Les chiens ont toujours été méprisés. Notre langue en témoigne : traiter quelqu’un de chien ne revient pas à lui adresser un compliment. On en trouve trace jusque dans la Bible, où il est écrit que le pécheur retourne à ses errements comme le clebs revient toujours à son vomi. Nul étonnement donc si Médor a eu mauvaise image en Occident. Au point d’avoir incarné, pour René Descartes et ses successeurs, la mécanique insensible que serait l’animal-machine (voir encadré).
Et pourtant, un certain docteur viennois a lézardé ce paradigme dès les années 1925. Sigmund Freud (1856-1939), longtemps, n’aima pas les chiens. Dans le traitement d’Anna O., cas séminal de cure psychanalytique supervisé par le docteur Josef Breuer dans les années 1890 et retranscrit par Freud, apparaît un petit chien. La patiente identifiée comme Anna O. était issue de la bourgeoisie juive orthodoxe de Vienne, milieu qui faisait du canidé un symbole de corruption. Il est évoqué, lors de la cure, un petit chien qu’une domestique, réputée sale, fait boire à même la vaisselle dont l’usage devrait être réservé aux humains. À ce stade de la vie de Freud, le chien est un objet négatif, support de phobie.
Tout change vers 1925, alors que le père de la psychanalyse approche son 70e anniversaire. À Vienne, l’antisémitisme se manifeste de plus en plus ouvertement. La fille de Freud, Anna (1895-1942), trentenaire, devrait renoncer à ses promenades quotidiennes face à la montée de l’insécurité. La famille préfère investir dans un garde du corps, un beau berger allemand nommé Wolf. Et Sigmund le trouve tellement attendrissant qu’il s’en attire quelques piques d’Anna, volontiers portée à exagérer la jalousie qu’elle peut ressentir.
Le show du chow-chow Jofi
Juste après l’irruption de Wolf dans le cercle familial, vient la rencontre avec Marie Bonaparte. Cette nouvelle patiente est une riche et influente dilettante, qui plus tard fera la promotion de la psychanalyse en France. Une de ses passions a pour nom chow-chow.

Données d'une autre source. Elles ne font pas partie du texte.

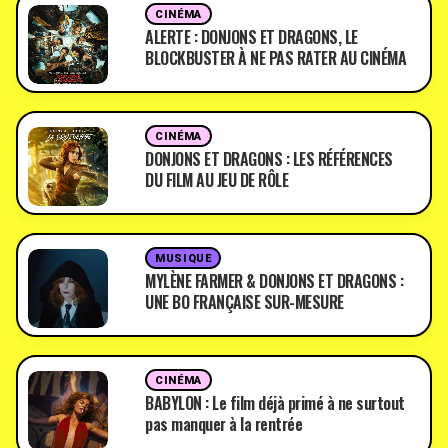
CINÉMA
ALERTE : DONJONS ET DRAGONS, LE
BLOCKBUSTER À NE PAS RATER AU CINÉMA
CINÉMA
DONJONS ET DRAGONS : LES RÉFÉRENCES
DU FILM AU JEU DE RÔLE
MUSIQUE
MYLÈNE FARMER & DONJONS ET DRAGONS :
UNE BO FRANÇAISE SUR-MESURE
CINÉMA
BABYLON : Le film déjà primé à ne surtout
pas manquer à la rentrée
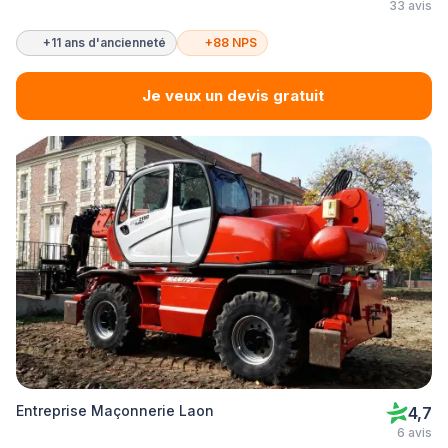
33 avis
+11 ans d'ancienneté
+88 NPS
Je veux un devis gratuit
Entreprise Maçonnerie Laon
4,7
6 avis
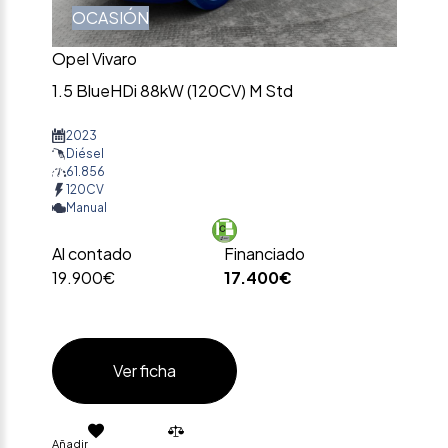
OCASIÓN
Opel Vivaro
1.5 BlueHDi 88kW (120CV) M Std
2023
Diésel
61.856
120CV
Manual
Al contado
Financiado
19.900€
17.400€
Ver ficha
Añadir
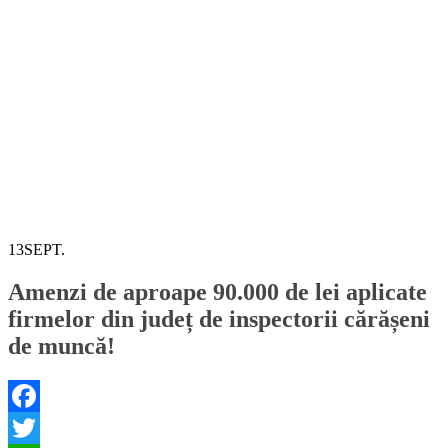
13
SEPT.
Amenzi de aproape 90.000 de lei aplicate
firmelor din județ de inspectorii cărășeni
de muncă!
Facebook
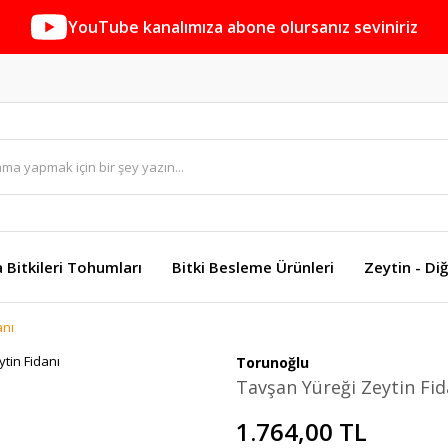
YouTube kanalımıza abone olursanız seviniriz
a Bitkileri Tohumları
Bitki Besleme Ürünleri
Zeytin - Diğ
anı
Torunoğlu
Tavşan Yüreği Zeytin Fid
1.764,00 TL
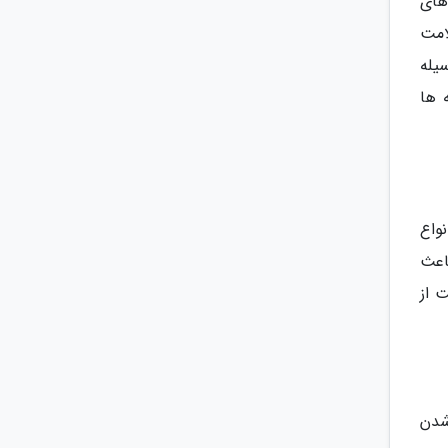
های
 به رویش و سلامت
یله
شه ها
 انواع
ده با روغن، باعث
 از
شدن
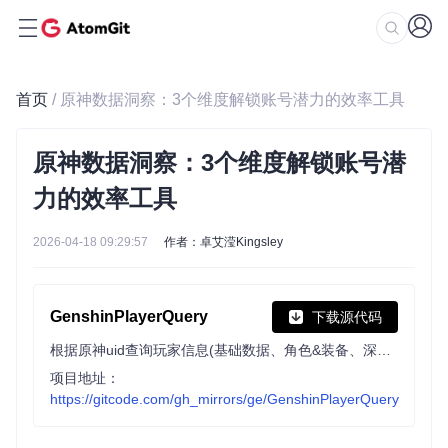
首页
/ 原神数据洞察：3个维度解锁账号潜力的效率工具
原神数据洞察：3个维度解锁账号潜
力的效率工具
2026-04-18 09:29:57
作者：卓艾滢Kingsley
GenshinPlayerQuery
下载源代码
根据原神uid查询玩家信息(基础数据、角色&装备、深境螺旋战绩等)
项目地址：
https://gitcode.com/gh_mirrors/ge/GenshinPlayerQuery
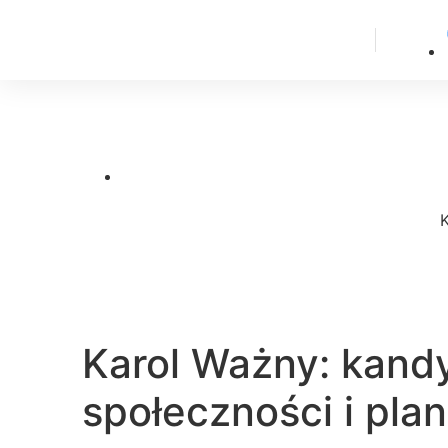
K
Karol Ważny: kandy
społeczności i pla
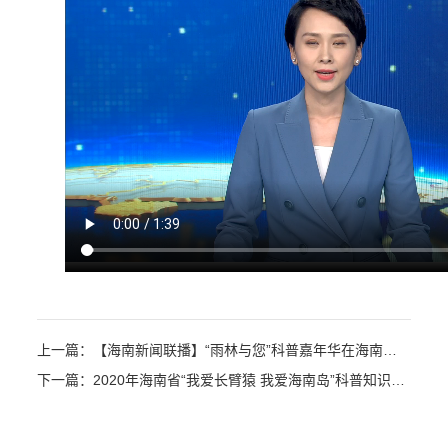
上一篇：【海南新闻联播】“雨林与您”科普嘉年华在海南热带雨林国家公园举办
下一篇：2020年海南省“我爱长臂猿 我爱海南岛”科普知识决赛海口举行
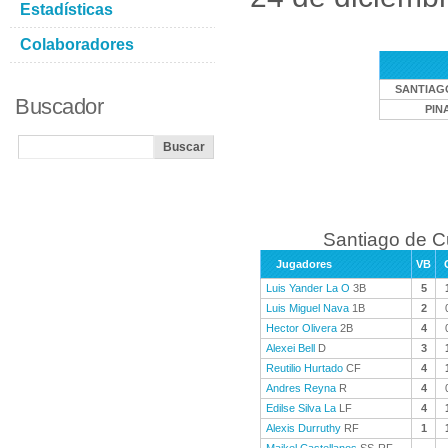
Estadísticas
Colaboradores
SANTIAG
Buscador
PIN
Santiago de C
Jugadores
VB
Luis Yander La O
3B
5
Luis Miguel Nava
1B
2
Hector Olivera
2B
4
Alexei Bell
D
3
Reutilio Hurtado
CF
4
Andres Reyna
R
4
Edilse Silva La
LF
4
Alexis Durruthy
RF
1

Imaginez une peluche rousse d’environ 25 kg, dotée d’une langue bleue et surmontée d’une queue en plumeau. Une autre patiente de Freud, Dorothy Burlingham, a en conséquence l’idée, en 1928, d’offrir un chow-chow à Sigmund Freud. Ce dernier s’attache vite à Lun Yu. Mais l’animal meurt rapidement, écrasé par un train. Inconsolable, Freud tergiverse quinze mois avant d’accepter un nouveau cadeau : Jofi, sœur de Lun Yu ; les chow-chow portaient alors des noms qu’on supposait à consonance chinoise, car la race est originaire d’Extrême-Orient. Et Jofi manque propulser l’histoire sur une nouvelle trajectoire.

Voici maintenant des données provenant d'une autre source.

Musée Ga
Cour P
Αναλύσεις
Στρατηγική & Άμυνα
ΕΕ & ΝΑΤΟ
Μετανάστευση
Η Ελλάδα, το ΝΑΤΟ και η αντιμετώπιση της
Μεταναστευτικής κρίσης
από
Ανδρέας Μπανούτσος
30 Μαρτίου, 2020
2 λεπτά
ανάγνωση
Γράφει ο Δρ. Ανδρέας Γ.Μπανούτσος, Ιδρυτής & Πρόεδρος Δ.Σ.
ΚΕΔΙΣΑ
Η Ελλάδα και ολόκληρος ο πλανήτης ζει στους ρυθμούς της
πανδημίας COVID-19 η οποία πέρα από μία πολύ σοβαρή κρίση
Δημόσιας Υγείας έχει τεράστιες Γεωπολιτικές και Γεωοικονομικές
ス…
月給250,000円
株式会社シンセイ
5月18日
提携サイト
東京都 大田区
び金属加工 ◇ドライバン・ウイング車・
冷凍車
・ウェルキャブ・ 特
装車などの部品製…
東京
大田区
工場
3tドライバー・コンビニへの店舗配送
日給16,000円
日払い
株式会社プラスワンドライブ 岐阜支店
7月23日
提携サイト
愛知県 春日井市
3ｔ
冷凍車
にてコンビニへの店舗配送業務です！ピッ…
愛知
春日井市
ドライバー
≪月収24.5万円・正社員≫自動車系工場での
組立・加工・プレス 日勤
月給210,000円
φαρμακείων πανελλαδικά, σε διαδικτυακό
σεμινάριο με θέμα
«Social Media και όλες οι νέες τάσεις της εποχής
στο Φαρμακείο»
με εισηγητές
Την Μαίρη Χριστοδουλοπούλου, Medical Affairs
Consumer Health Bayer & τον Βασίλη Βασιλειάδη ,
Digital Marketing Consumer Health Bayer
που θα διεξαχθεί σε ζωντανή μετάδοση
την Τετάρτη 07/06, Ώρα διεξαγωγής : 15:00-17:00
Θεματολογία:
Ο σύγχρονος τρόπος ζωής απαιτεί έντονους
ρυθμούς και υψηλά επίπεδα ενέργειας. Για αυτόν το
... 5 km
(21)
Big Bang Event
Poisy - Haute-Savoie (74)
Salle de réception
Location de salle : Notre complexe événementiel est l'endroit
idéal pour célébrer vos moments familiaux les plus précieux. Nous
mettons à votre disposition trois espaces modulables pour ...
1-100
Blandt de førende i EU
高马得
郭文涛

Dès le début des années 1930, Freud laisse Jofi s’installer dans son bureau, assister aux psychothérapies. Et il en conclut que cette présence canine offre de multiples avantages. D’abord, le comportement de l’animal permet souvent de deviner l’état d’esprit du patient. Car la chienne flaire l’agressivité, la détresse. Et elle réagit de manière typique, en s’éloignant si le patient est sur le point de s’agiter, en se rapprochant s’il est dépressif. À ce stade-là, note Freud, les yeux emplis de compassion du quadrupède apportent souvent au patient un soutien bienvenu, au point qu’il en oublie plus facilement la présence du thérapeute.